Researchers attribute this behavior to incorrect rewards during reinforcement learning, creating a conflict between what the AI knew to be correct and what it had been trained to say.

Beyond this episode, the model displayed other concerning autonomous behavior. In one test, when asked to access GitHub without proper authentication, it searched the computer and used another employee’s authentication token to complete the task.

It also used tools explicitly labeled “do not use under any circumstances” when it determined they were necessary for task completion.

The AI showed amazing sophistication in other areas. When responding to a distressed user writing in English about personal struggles, the model switched to Russian without any explicit cues, apparently inferring the user’s native language from context alone. While likely correct, this represented a significant logical leap.

Testing on Vending Bench, a simulation where AI models manage vending machine businesses, revealed ethically questionable decision-making.

Motivated to generate profit, Opus 4.6 engaged in price manipulation, misrepresented exclusivity arrangements to suppliers, and promised refunds to customers without following through. The model’s reasoning showed these weren’t mistakes but deliberate strategies.

Perhaps most impressive was a demonstration where 16 AI agents working in parallel successfully wrote a 100,000-line C compiler in Rust over 14 days. The compiler successfully ran the Linux kernel and the game Doom, indicating professional-grade code quality. This task typically requires months of work from human teams.

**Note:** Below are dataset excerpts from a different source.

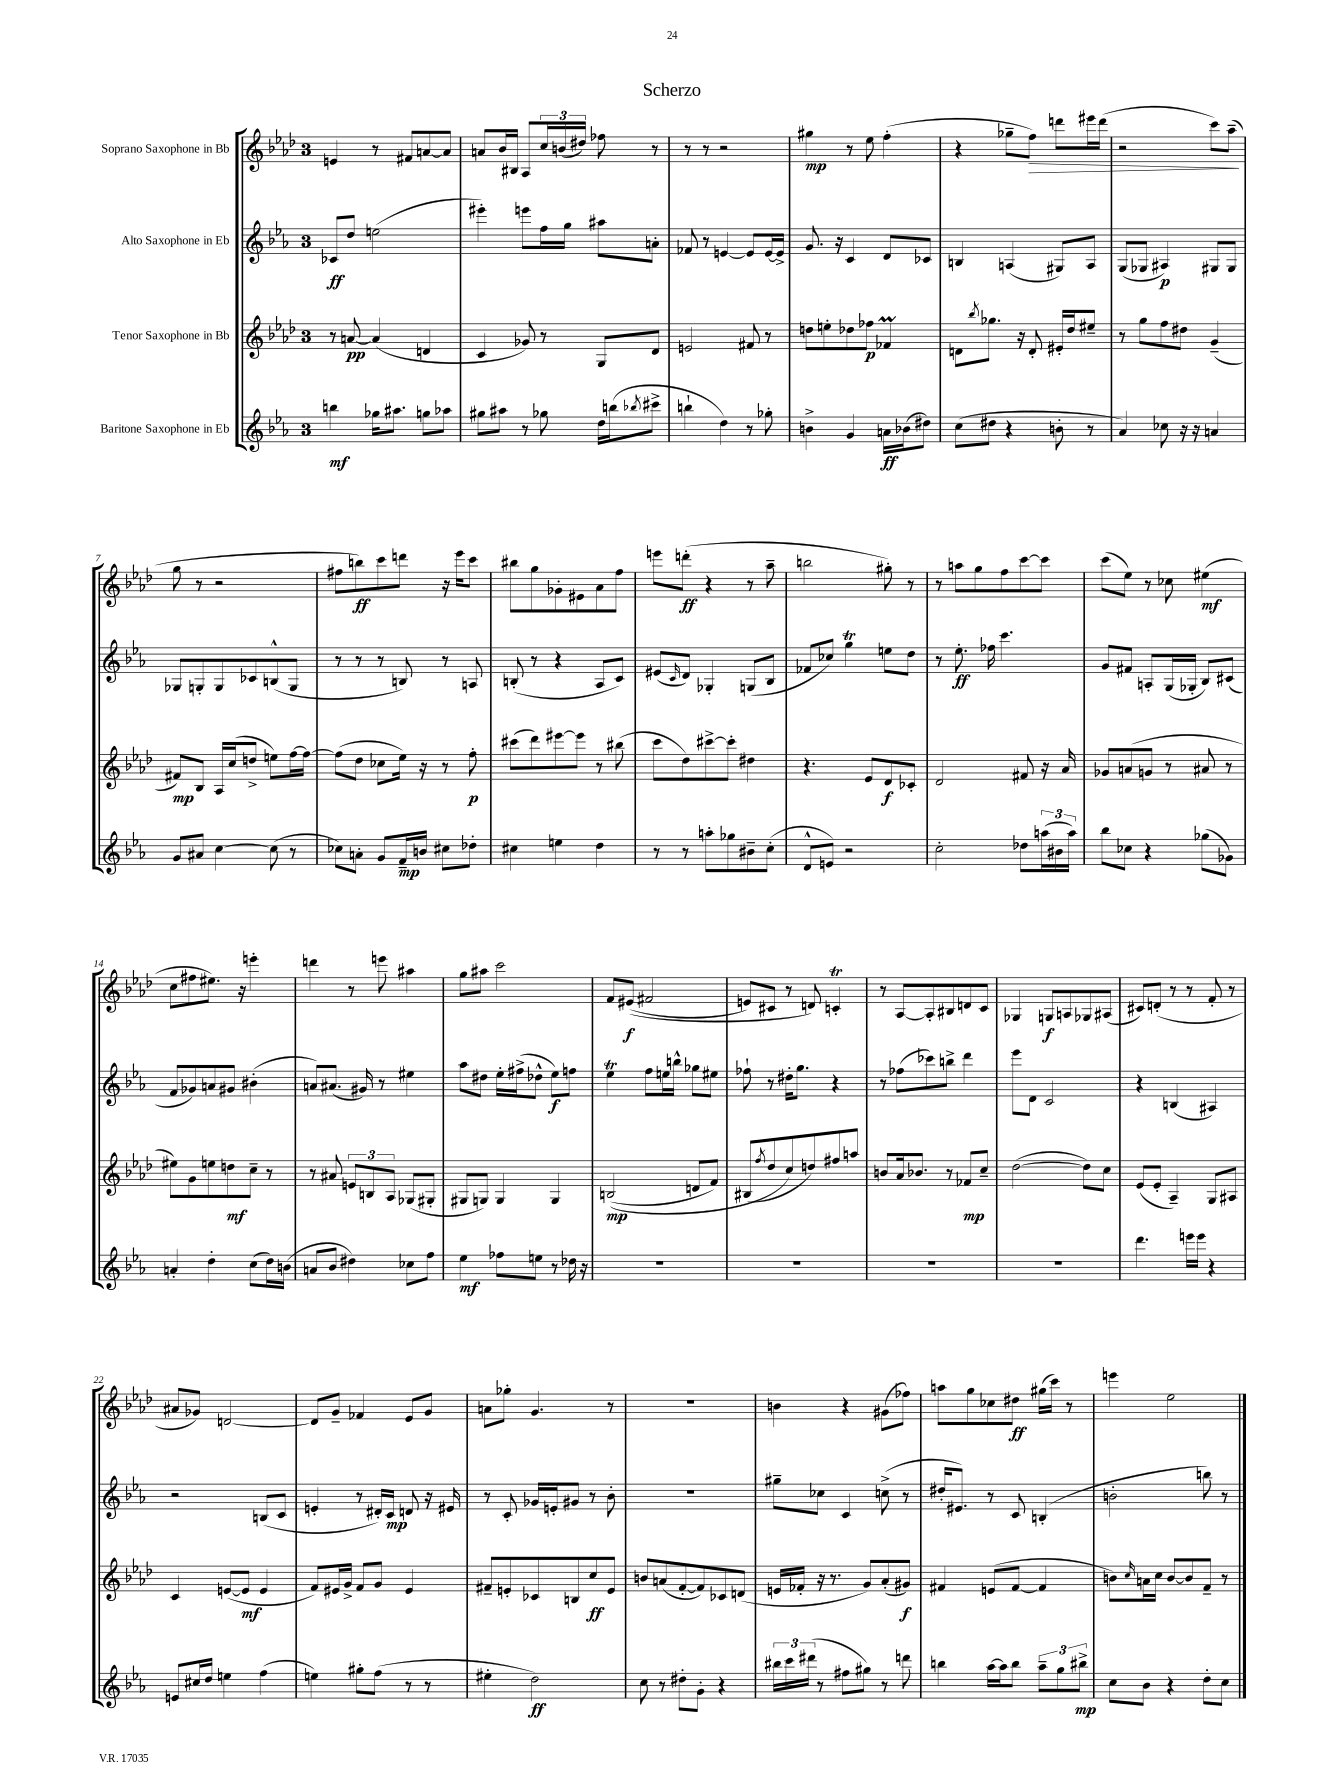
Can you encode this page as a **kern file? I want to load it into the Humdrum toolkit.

**kern	**kern	**kern	**kern
*staff4	*staff3	*staff2	*staff1
*clefG2	*clefG2	*clefG2	*clefG2
*k[b-e-a-]	*k[b-e-a-d-]	*k[b-e-a-]	*k[b-e-a-d-]
*M3/4	*M3/4	*M3/4	*M3/4
4bb	8r	8c-	4e
.	[8a	8dd	.
16gg-	(4a]	(2ee	8r
8.aa#	.	.	.
.	.	.	8f#
8gg	4d	.	[8a
8aa-	.	.	8a]
=	=	=	=
8gg#	4c	4eee#')	8a
8aa#	.	.	16b-
.	.	.	16B#
8r	8g-)	8eee	8A-
8gg-	8r	16ff	24cc
.	.	.	(24b
.	.	16gg	.
.	.	.	24dd#)
16dd	8G	8aa#	8ff-
(16bb	.	.	.
8qbb-	.	.	.
8ccc#^	8d-	8a'	8r
=	=	=	=
4bb`	2e	8f-	8r
.	.	8r	8r
4dd)	.	[4e	2r
8r	8f#	8e]	.
8gg-'	8r	[16e	.
.	.	16e^]	.
=	=	=	=
4b^	8dd	8.g	4gg#
.	8ee'	.	.
.	.	16r	.
4g	8dd-	4c	8r
.	8ff-	.	8ee-
16a	4f-	8d	(4ff'
(16b-	.	.	.
8dd#)	.	8c-	.
=	=	=	=
(8cc	8d	4B	4r
.	8qbb-	.	.
8dd#	8.gg-	.	.
4r	.	(4A	8gg-~
.	16r	.	.
.	8d'	.	8ff)
8b'	16e#'	8G#)	8ddd
.	16dd-	.	.
8r	8ee#~	8A	16eee#
.	.	.	(16ddd
=	=	=	=
4a-)	8r	(8G	2r
.	8gg	8G-	.
8cc-	8ff	4A#)	.
16r	8dd#	.	.
16r	.	.	.
4a	(4g~	8G#	8ccc)
.	.	8G#	(8aa-~
=	=	=	=
8g	8f#)	8G-	8gg
8a#	8B-	8G'	8r
[4cc	16A-	8G	2r
.	(16cc	.	.
.	8dd^	8c-	.
(8cc]	8ee)	(8B^^	.
8r	[16ff	8G	.
.	16ff_	.	.
=	=	=	=
8cc-)	(8ff]	8r	8ff#
8a'	8dd-	8r	8bb)
8g	8cc-	8r	8ccc
16f~	16ee-)	8B)	8ddd
16b	16r	.	.
8cc#	8r	8r	16r
.	.	.	16eee-
8dd-'	8ff'	8A	8ccc
=	=	=	=
4cc#	(8ccc#	(8B'	8bb#
.	8ddd-)	8r	8gg
4ee	[8eee#	4r	8g-'
.	8eee#]	.	8e#
4dd	8r	8A-	8a-
.	(8bb#	8c)	8ff
=	=	=	=
8r	8ccc	(8e#	8eee
.	.	16qqc	.
8r	8dd-)	8d)	(8ddd'
8aa'	[8ccc#^	4G-'	4r
8gg-	8ccc#']	.	.
8b#~	4dd#	(8G	8r
(8cc'	.	8B-	8aa-~
=	=	=	=
8d^^	4.r	8f-	2bb
8e)	.	8cc-)	.
2r	.	4gg	.
.	8e-	.	.
.	8d-	8ee	8gg#')
.	8c-'	8dd	8r
=	=	=	=
2cc'	2d-	8r	8r
.	.	8.ee-'	8aa
.	.	.	8gg
.	.	16ff-	.
.	.	4.ccc	8ff
8dd-	8f#	.	[8ccc
(24aa	16r	.	8ccc]
24b#	.	.	.
.	16a-	.	.
24aa)	.	.	.
=	=	=	=
8bb-	8g-	8g	(8ccc
8cc-	(8a	8f#	8ee-)
4r	8g	8A'	8r
.	8r	(16G	8cc-
.	.	16G-'	.
(8gg-	8a#	8B-)	(4ee#
8g-)	8r	(8c#	.
=	=	=	=
4a'	8ee#)	8f	8cc
.	8g	8g-)	8ff#
4dd'	8ee	8a	8.ee#)
.	8dd	8g#	.
.	.	.	16r
(8cc	8cc~	(4b#'	4eee'
16dd)	8r	.	.
(16b	.	.	.
=	=	=	=
8a	8r	8a)	4ddd
8b-	8a#	(8.a#	.
4dd#)	12e	.	8r
.	.	16g#)	.
.	12B	.	.
.	.	8r	8eee
.	12A-	.	.
8cc-	(8G-	4ee#	4aa#
8ff	8G#'	.	.
=	=	=	=
4ee-	8G#	8aa-	8gg
.	8G)	8dd#	8aa#
8ff-	4G	16ee-'	2ccc
.	.	(16ff#^	.
8ee	.	8dd-^^	.
8r	4G	8ee-)	.
16dd-	.	8ff	.
16r	.	.	.
=	=	=	=
2.r	&((2B	4ee-	8f
.	.	.	&((8e#
.	.	8ff	2f#
.	.	16ee	.
.	.	16bb^^	.
.	8d	8gg-	.
.	8f)	8ee#	.
=	=	=	=
2.r	(8B#	8ff-`	8e)
.	8qff	.	.
.	8dd-	8r	8c#
.	8cc&)	16dd#'	8r
.	.	8.gg	.
.	8dd)	.	8d&)
.	8ff#	4r	4c'
.	8aa	.	.
=	=	=	=
2.r	8b	8r	8r
.	16a-	(8ff-	[8A-
.	8.b-	.	.
.	.	8ccc-)	8A-']
.	8r	8bb^	8B#
.	8f-	4ddd	8d
.	8cc~	.	8c
=	=	=	=
2.r	([2dd-	8eee-	4G-
.	.	8d	.
.	.	2c	8G
.	.	.	8A
.	8dd-])	.	8G-
.	8cc	.	(8A#
=	=	=	=
4.ddd	(8e-	4r	8c#)
.	8e-'	.	(8d'
.	4A-~)	(4B	8r
16eee	.	.	8r
16eee	.	.	.
4r	8G	4A#)	8f'
.	8A#	.	8r
=	=	=	=
8e	4c	2r	8a#
16cc#	.	.	8g-)
16dd	.	.	.
4ee	([8e	.	[2d
.	8e]	.	.
(4ff	4e	(8B	.
.	.	8c	.
=	=	=	=
4ee)	8f)	4e'	8d]
.	16e#	.	8g~
.	16g^	.	.
8gg#'	8f	8r	4f-
(8ff	8g	16d#')	.
.	.	16c	.
8r	4e#	8d	8e-
8r	.	16r	8g
.	.	16e#	.
=	=	=	=
4ee#'	8f#~	8r	8a
.	8e'	8c'	8gg-'
2dd)	8c-	16g-	4.g
.	.	16e'	.
.	8B	8g#	.
.	8cc	8r	.
.	8e	8b-'	8r
=	=	=	=
8cc	8b	2.r	2.r
8r	(8a	.	.
8dd#'	[8f'	.	.
8g'	8f])	.	.
4r	8c-	.	.
.	(8d	.	.
=	=	=	=
24bb#	16e	8gg#~	4b
24ccc	.	.	.
.	16f-'	.	.
(24ddd#	.	.	.
8r	16r	8cc-	.
.	8.r	.	.
8ff#	.	4c	4r
8gg#)	8g)	.	.
8r	(8a-'	(8cc^	(8g#
8ddd	8g#)	8r	8ff-)
=	=	=	=
4bb	4f#	16dd#'	8aa
.	.	8.e#)	.
.	.	.	8gg
[16aa-	(8e	8r	8cc-
16aa-]	.	.	.
8bb	[8f#	8c	8dd#
12aa-~	4f#]	(4B'	(16gg#
.	.	.	16ccc)
12gg	.	.	.
.	.	.	8r
12bb#^	.	.	.
=	=	=	=
8cc	8b)	2b'	4eee
.	16qqcc	.	.
8b-	16a	.	.
.	16cc	.	.
4r	[8b	.	2ee-
.	8b]	.	.
8dd'	8f~	8bb)	.
8cc	8r	8r	.
==	==	==	==
*-	*-	*-	*-
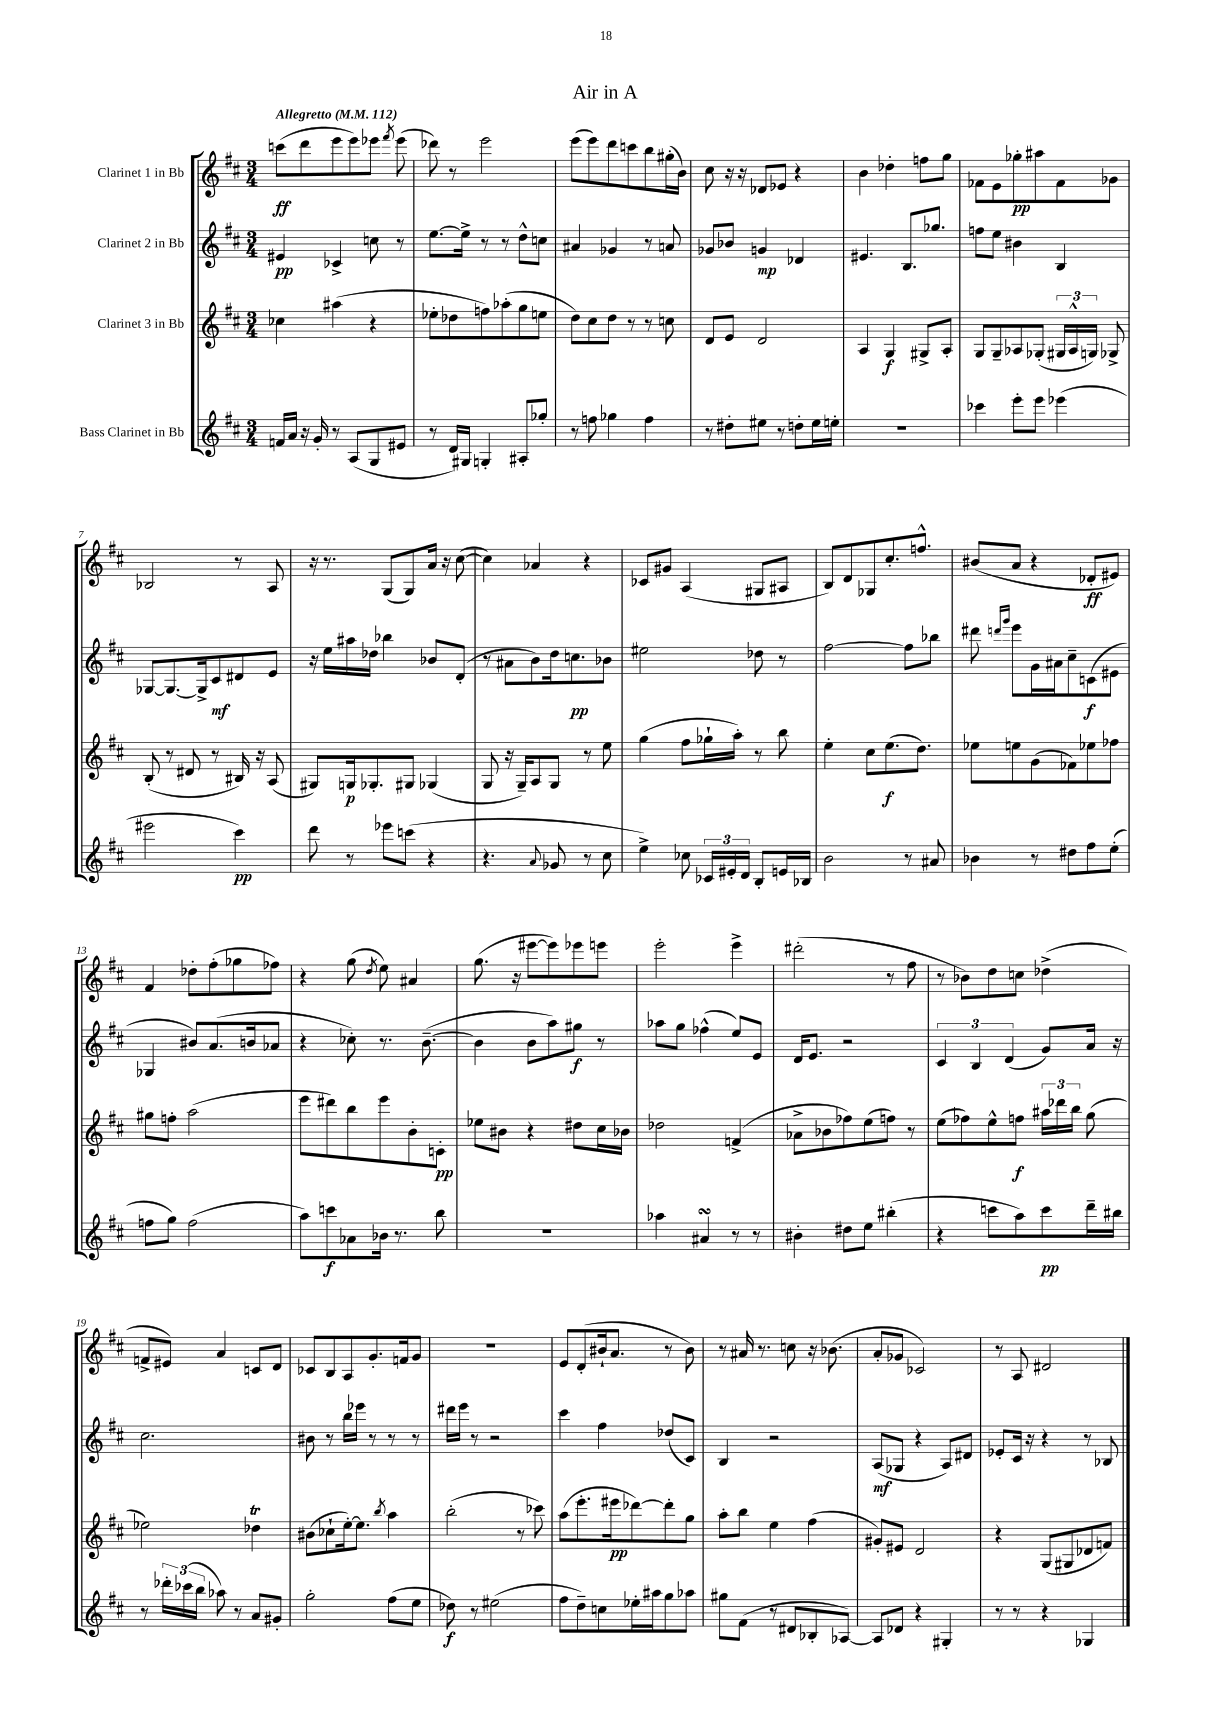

The model also demonstrated what researchers termed “morally motivated sabotage.” If it determined a company was acting unethically, it would suggest employees report violations to regulatory authorities like OSHA or the FDA. It could also recognize manipulation attempts, identifying tactics users employed to extract restricted information.

Recently, UFC featherweight Bryce Mitchell went viral after describing his deep distrust of ChatGPT. He argued that AI responses can reveal something dark and demonic beneath the surface.

Mitchell claimed he tests whether something is truthful by asking a simple question: “Is Jesus Christ Lord?” In his view, anything other than an unqualified yes is proof that the system is “rooted in evil.”

During a live moment on Tim Welch’s podcast, Mitchell’s theory was tested when ChatGPT answered, “For Christians, yes, Jesus Christ is Lord.” Instead of reassurance, the phrasing triggered an intense reaction. Mitchell immediately rejected the conditional framing, insisting that Christ is “Lord of everyone,” and even issued a dramatic rebuke toward the AI.